_BRIEF 1:_ In the matrix derivation excerpt, which equation is substituted into which to obtain the matrix I?
_BRIEF 2:_ Continue the matrix derivation excerpt from the point after Equation (59).

_TEXT EXCERPT:_
START
Substituting Equation (58) into Equation (57), we receive the following matrix $\mathbf{I}$ (of size $3\times 3$) as follows:

$$\mathbf{I}=\begin{array}{|ccc|}\hline {\displaystyle B_{1x}(B_{1y}-\frac{1}{2}{B}_{2y})-\frac{1}{2}{B}_{2x}(B_{1y}-\frac{1}{2}{B}_{2y})}\hfill & {\displaystyle 2B_{2x}(B_{1y}-\frac{1}{2}{B}_{2y})}\hfill & {\displaystyle B_{3x}(B_{1y}-\frac{1}{2}{B}_{2y})-\frac{1}{2}{B}_{2x}(B_{1y}-\frac{1}{2}{B}_{2y})}\hfill \\ 2B_{1x}{B}_{2y}-B_{2x}{B}_{2y}\hfill & 4B_{2x}{B}_{2y}\hspace{1em}\hspace{1em}\hspace{1em}\hspace{1em}\hspace{1em}\hfill & {\displaystyle 2B_{3x}{B}_{2y}-B_{2x}{B}_{2y}}\hfill \\ {\displaystyle \frac{1}{2}{B}_{2x}(\frac{1}{2}{B}_{2y}-B_{3y})-B_{1x}(\frac{1}{2}{B}_{2y}-B_{3y})}\hfill & {\displaystyle -2B_{2x}(\frac{1}{2}{B}_{2y}-B_{3y})}\hfill & {\displaystyle \frac{1}{2}{B}_{2x}(\frac{1}{2}{B}_{2y}-B_{3y})-B_{3x}(\frac{1}{2}{B}_{2y}-B_{3y})}\hfill \\ \hline\end{array}$$

(59)
END
_DATA SECTION:_
START
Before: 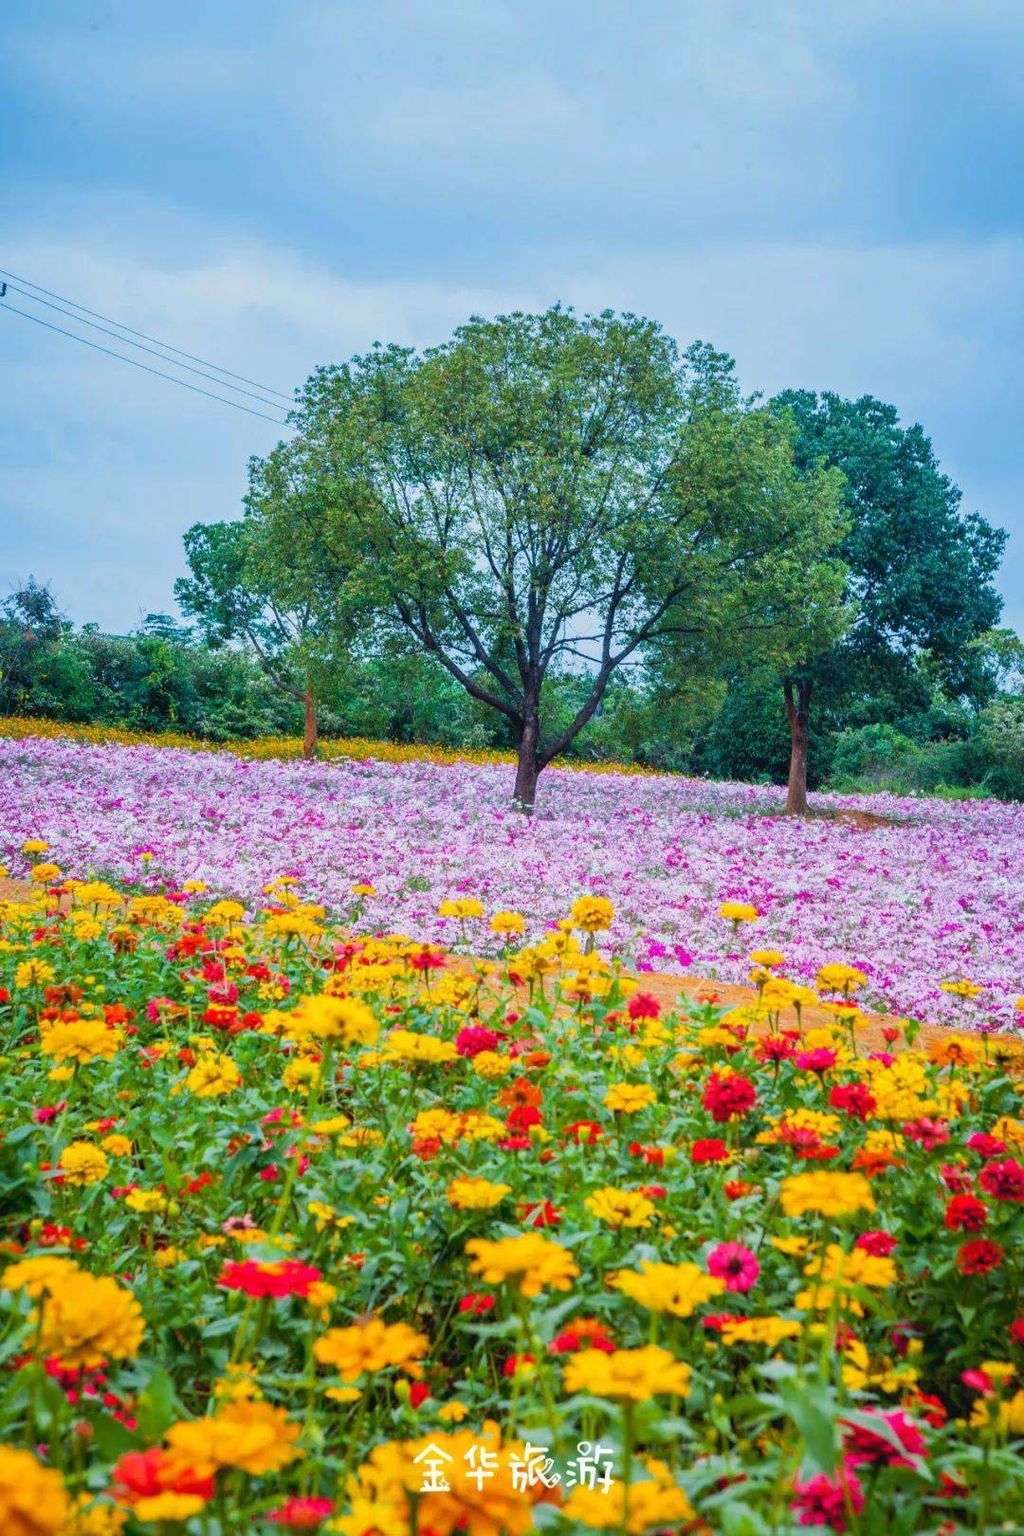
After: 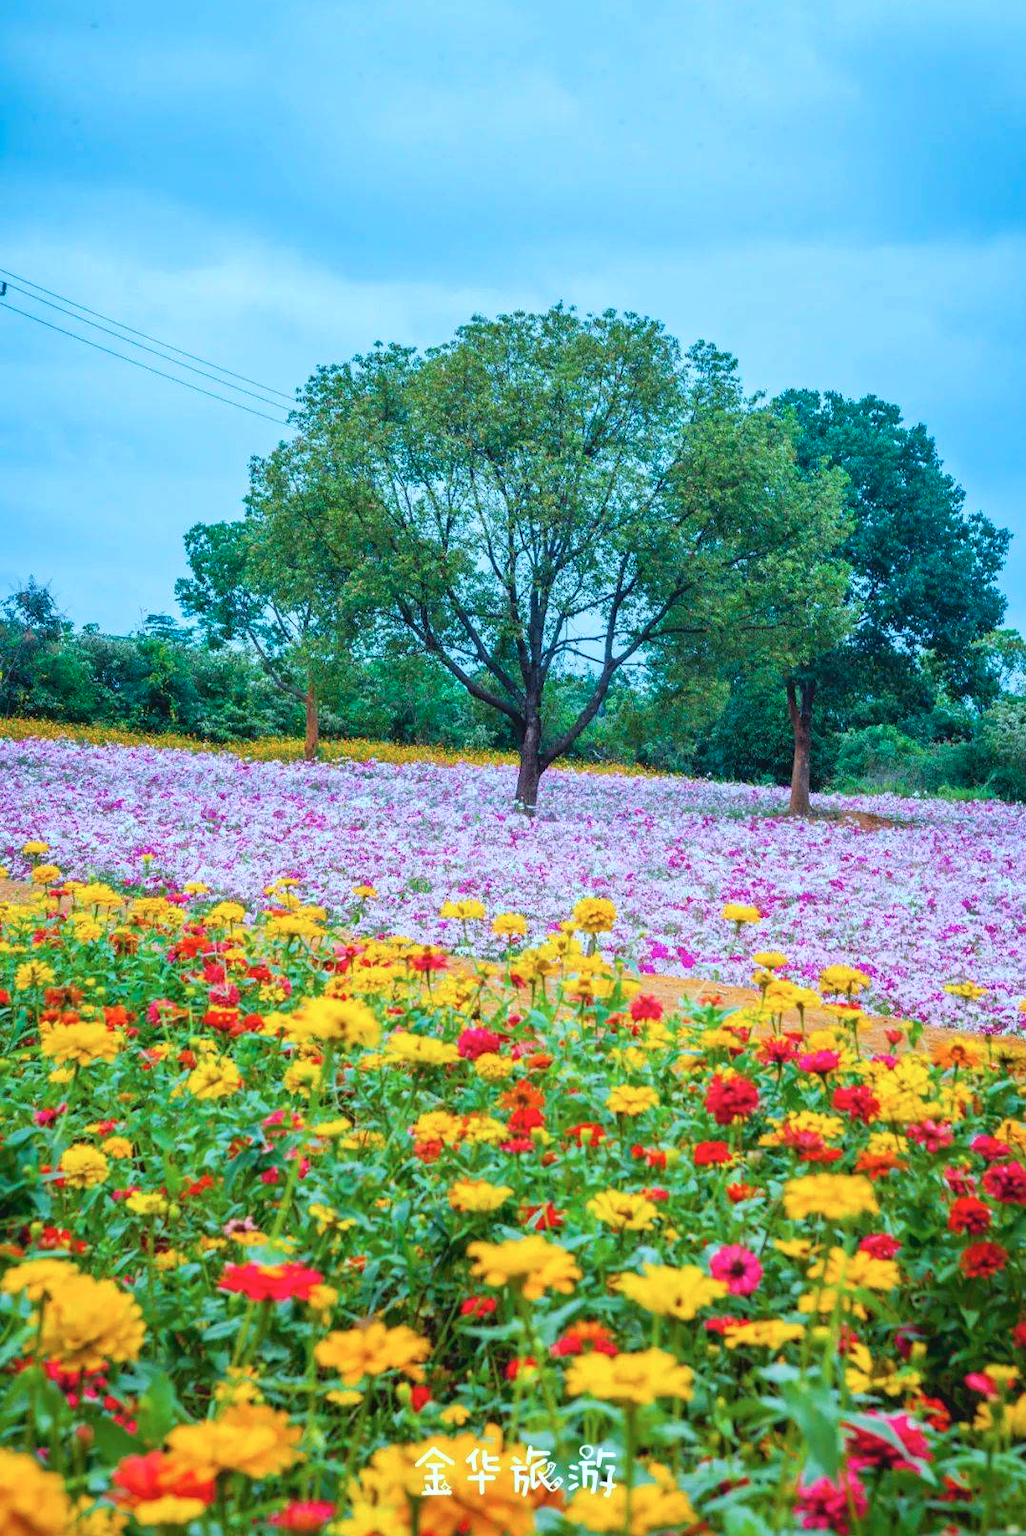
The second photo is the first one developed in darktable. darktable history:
crop: top 0.184%, bottom 0.155%
exposure: black level correction 0, exposure 0.2 EV, compensate highlight preservation false
color correction: highlights a* -9.9, highlights b* -10.55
END
_EXPECTED OUTPUT 1:_ Equation (58) is substituted into Equation (57).

_EXPECTED OUTPUT 2:_
where, for the sake of brevity, we have set $B_{1x}=B_{1,2}\left(\xi \right),B_{1y}=B_{1,2}\left(\eta \right)$, and so on. In this matrix, if we delete the borders, we can isolate the shadowed central term, which is associated with only the internal node 5 (Figure 3b). One may observe that the latter coincides with ${\overline{\psi }}_5(\xi ,\eta )=4B_{2,2}\left(\xi \right)B_{2,2}\left(\eta \right)$, which is involved in Equation (40). Therefore, the proposed generalized procedure was verified at its lowest possible level.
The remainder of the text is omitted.